From: ebiederm@xmission.com (Eric W. Biederman)
To: Pavel Emelyanov <xemul@parallels.com>
Cc: Sukadev Bhattiprolu <sukadev@linux.vnet.ibm.com>,
Daniel Lezcano <daniel.lezcano@free.fr>,
Serge Hallyn <serue@us.ibm.com>,
Linux Netdev List <netdev@vger.kernel.org>,
containers@lists.linux-foundation.org,
Netfilter Development Mailinglist
<netfilter-devel@vger.kernel.org>,
Ben Greear <greearb@candelatech.com>
Subject: Re: [RFC][PATCH] ns: Syscalls for better namespace sharing control.
Date: Fri, 05 Mar 2010 12:26:30 -0800 [thread overview]
Message-ID: <m1vdda1pmx.fsf@fess.ebiederm.org> (raw)
In-Reply-To: <4B9158F5.5040205@parallels.com> (Pavel Emelyanov's message of "Fri\, 05 Mar 2010 22\:18\:13 +0300")
Pavel Emelyanov <xemul@parallels.com> writes:
>> 2 parallel enters? I meant you have pid 0 in the entered pid namespace.
>> You have pid 0 because your pid simply does not map.
>
> Oh, I see.
>
>> There is nothing that makes to parallel enters impossible in that.
>> Even today we have one thread per cpu that has task->pid == &init_struct_pid
>> which is pid 0.
>
> How about the forked processes then?
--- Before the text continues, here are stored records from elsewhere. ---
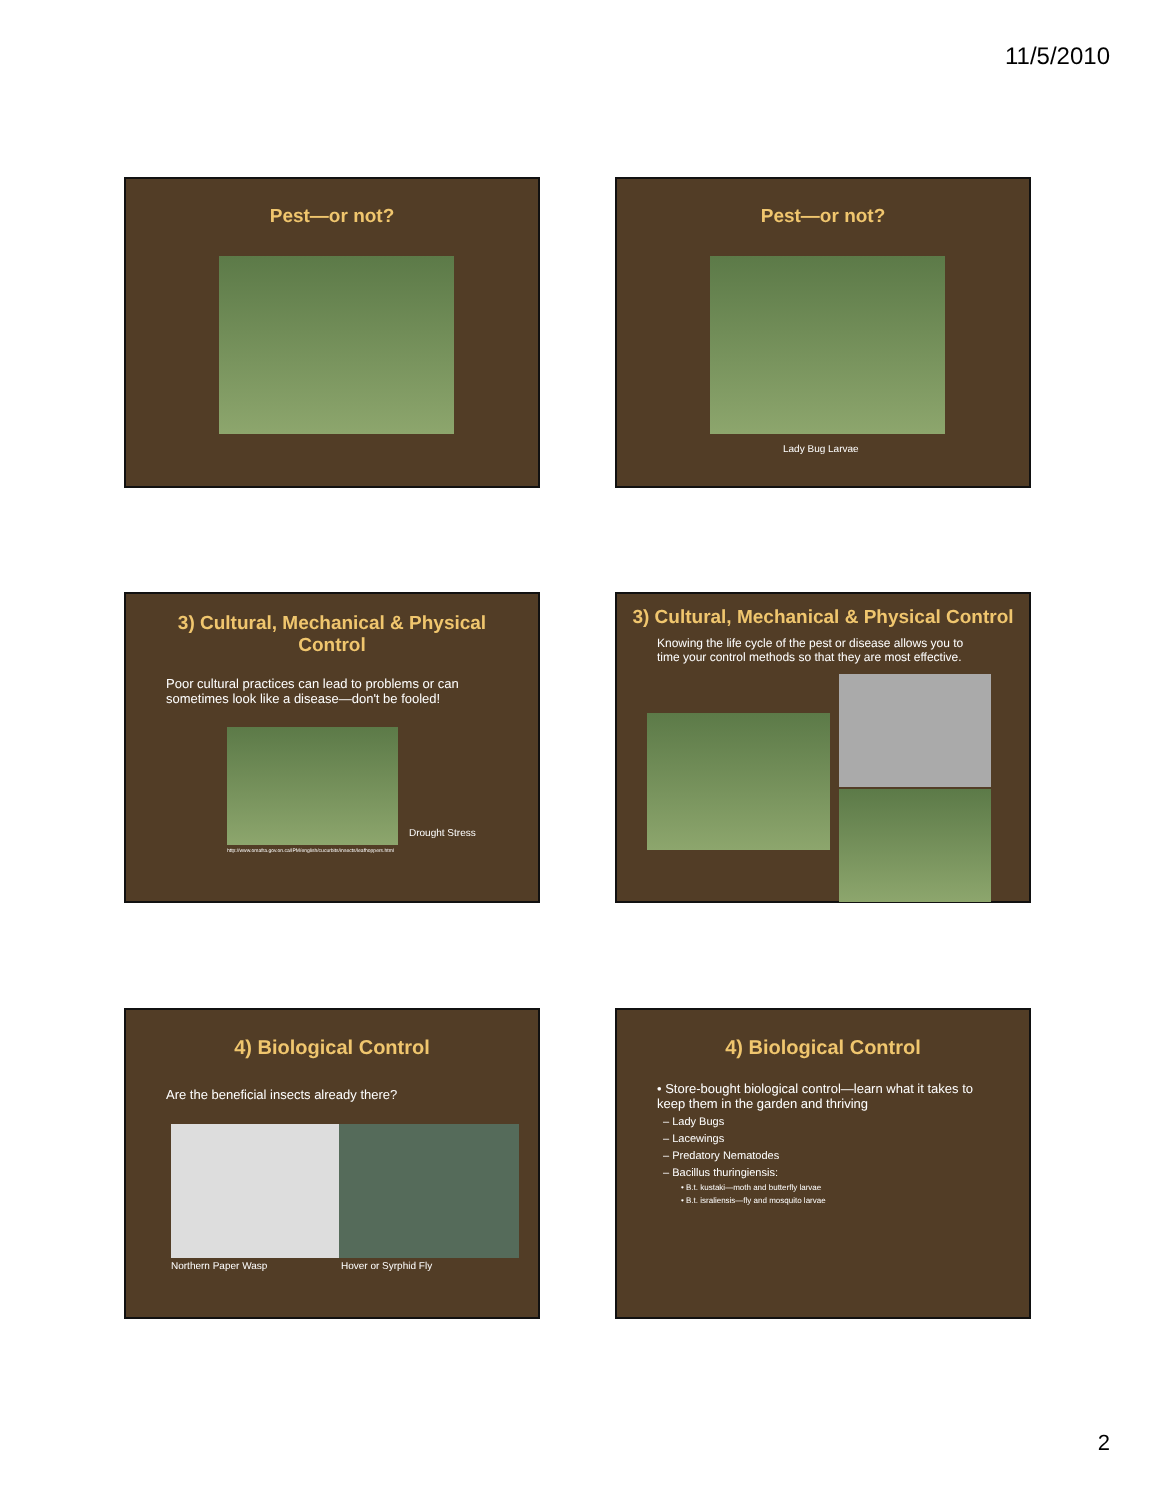11/5/2010
Pest—or not?
Pest—or not?
Lady Bug Larvae
3) Cultural, Mechanical & Physical
Control
Poor cultural practices can lead to problems or can sometimes look like a disease—don't be fooled!
Drought Stress
http://www.omafra.gov.on.ca/IPM/english/cucurbits/insects/leafhoppers.html
3) Cultural, Mechanical & Physical Control
Knowing the life cycle of the pest or disease allows you to time your control methods so that they are most effective.
4) Biological Control
Are the beneficial insects already there?
Northern Paper Wasp Hover or Syrphid Fly
4) Biological Control
• Store-bought biological control—learn what it takes to keep them in the garden and thriving
– Lady Bugs
– Lacewings
– Predatory Nematodes
– Bacillus thuringiensis:
• B.t. kustaki—moth and butterfly larvae
• B.t. israliensis—fly and mosquito larvae
2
Who will be their parent?
The normal rules of parentage apply. So the child will see simply
see it's parent as ppid == 0. If that child daemonizes it will become
a child of the pid namespaces init.
This is a lot like something that gets started from call_usermodehelper. It's
parent process is not a descendant of init either.
The implementation of the join is to simply change current->nsproxy->pid_ns.
Then to use it you simply fork to get a child in the target pid namespace.
>> For the case of unshare where we are designed to be used with PAM I don't
>> think my proposed semantics work. For a join needed an extra fork before
>> you are really in the pid namespace should be minor.
>
> Hm... One more proposal - can we adopt the planned new fork_with_pids system
> call to fork the process right into a new pid namespace?
In a lot of ways I like this idea of sys_hijack/sys_cloneat, and I
don't think anything I am doing fundamentally undermines it. The use
case of doing things in fork is that there is automatic inheritance of
everything. All of the namespaces and all of the control groups, and
possibly also the parent process. It does have the high cost that the
process we are copying from must be stopped because there are no locks
that let us take everything. I haven't looked at the recent proposals
to see if anyone has solved that problem cleanly.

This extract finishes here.